━━ Material for this task

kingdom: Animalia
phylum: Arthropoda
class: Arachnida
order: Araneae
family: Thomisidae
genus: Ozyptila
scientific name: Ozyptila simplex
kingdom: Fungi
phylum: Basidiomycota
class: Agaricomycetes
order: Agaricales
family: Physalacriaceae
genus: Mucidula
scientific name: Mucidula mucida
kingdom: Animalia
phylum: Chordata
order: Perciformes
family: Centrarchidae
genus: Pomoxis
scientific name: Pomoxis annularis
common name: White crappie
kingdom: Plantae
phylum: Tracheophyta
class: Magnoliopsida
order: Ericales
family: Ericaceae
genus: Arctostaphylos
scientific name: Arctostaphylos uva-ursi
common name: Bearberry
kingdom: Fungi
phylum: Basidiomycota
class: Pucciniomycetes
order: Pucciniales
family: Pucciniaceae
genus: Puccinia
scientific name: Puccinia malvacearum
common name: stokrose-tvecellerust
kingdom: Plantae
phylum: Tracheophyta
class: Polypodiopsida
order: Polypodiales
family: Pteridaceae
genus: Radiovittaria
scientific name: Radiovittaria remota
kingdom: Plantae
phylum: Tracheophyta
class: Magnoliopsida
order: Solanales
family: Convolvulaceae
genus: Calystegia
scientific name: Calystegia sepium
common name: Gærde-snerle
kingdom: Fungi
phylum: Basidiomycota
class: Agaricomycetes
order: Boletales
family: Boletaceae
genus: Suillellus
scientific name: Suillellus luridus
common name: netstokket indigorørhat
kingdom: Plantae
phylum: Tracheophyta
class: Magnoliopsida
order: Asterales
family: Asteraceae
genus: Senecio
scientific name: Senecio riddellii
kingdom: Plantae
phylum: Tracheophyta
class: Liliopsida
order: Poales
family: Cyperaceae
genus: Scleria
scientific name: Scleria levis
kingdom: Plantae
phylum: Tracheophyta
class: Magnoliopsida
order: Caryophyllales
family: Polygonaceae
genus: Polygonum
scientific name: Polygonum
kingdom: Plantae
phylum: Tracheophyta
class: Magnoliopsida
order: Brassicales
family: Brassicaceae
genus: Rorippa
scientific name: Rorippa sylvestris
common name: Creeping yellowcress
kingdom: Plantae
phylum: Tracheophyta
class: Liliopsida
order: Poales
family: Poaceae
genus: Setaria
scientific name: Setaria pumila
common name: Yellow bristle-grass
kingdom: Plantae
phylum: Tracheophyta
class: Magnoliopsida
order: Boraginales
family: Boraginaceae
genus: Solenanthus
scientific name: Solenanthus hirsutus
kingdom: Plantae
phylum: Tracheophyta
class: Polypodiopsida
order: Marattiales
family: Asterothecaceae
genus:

━━━━

Retype every line of the listing above with no changes at all.

kingdom: Animalia
phylum: Arthropoda
class: Arachnida
order: Araneae
family: Thomisidae
genus: Ozyptila
scientific name: Ozyptila simplex
kingdom: Fungi
phylum: Basidiomycota
class: Agaricomycetes
order: Agaricales
family: Physalacriaceae
genus: Mucidula
scientific name: Mucidula mucida
kingdom: Animalia
phylum: Chordata
order: Perciformes
family: Centrarchidae
genus: Pomoxis
scientific name: Pomoxis annularis
common name: White crappie
kingdom: Plantae
phylum: Tracheophyta
class: Magnoliopsida
order: Ericales
family: Ericaceae
genus: Arctostaphylos
scientific name: Arctostaphylos uva-ursi
common name: Bearberry
kingdom: Fungi
phylum: Basidiomycota
class: Pucciniomycetes
order: Pucciniales
family: Pucciniaceae
genus: Puccinia
scientific name: Puccinia malvacearum
common name: stokrose-tvecellerust
kingdom: Plantae
phylum: Tracheophyta
class: Polypodiopsida
order: Polypodiales
family: Pteridaceae
genus: Radiovittaria
scientific name: Radiovittaria remota
kingdom: Plantae
phylum: Tracheophyta
class: Magnoliopsida
order: Solanales
family: Convolvulaceae
genus: Calystegia
scientific name: Calystegia sepium
common name: Gærde-snerle
kingdom: Fungi
phylum: Basidiomycota
class: Agaricomycetes
order: Boletales
family: Boletaceae
genus: Suillellus
scientific name: Suillellus luridus
common name: netstokket indigorørhat
kingdom: Plantae
phylum: Tracheophyta
class: Magnoliopsida
order: Asterales
family: Asteraceae
genus: Senecio
scientific name: Senecio riddellii
kingdom: Plantae
phylum: Tracheophyta
class: Liliopsida
order: Poales
family: Cyperaceae
genus: Scleria
scientific name: Scleria levis
kingdom: Plantae
phylum: Tracheophyta
class: Magnoliopsida
order: Caryophyllales
family: Polygonaceae
genus: Polygonum
scientific name: Polygonum
kingdom: Plantae
phylum: Tracheophyta
class: Magnoliopsida
order: Brassicales
family: Brassicaceae
genus: Rorippa
scientific name: Rorippa sylvestris
common name: Creeping yellowcress
kingdom: Plantae
phylum: Tracheophyta
class: Liliopsida
order: Poales
family: Poaceae
genus: Setaria
scientific name: Setaria pumila
common name: Yellow bristle-grass
kingdom: Plantae
phylum: Tracheophyta
class: Magnoliopsida
order: Boraginales
family: Boraginaceae
genus: Solenanthus
scientific name: Solenanthus hirsutus
kingdom: Plantae
phylum: Tracheophyta
class: Polypodiopsida
order: Marattiales
family: Asterothecaceae
genus:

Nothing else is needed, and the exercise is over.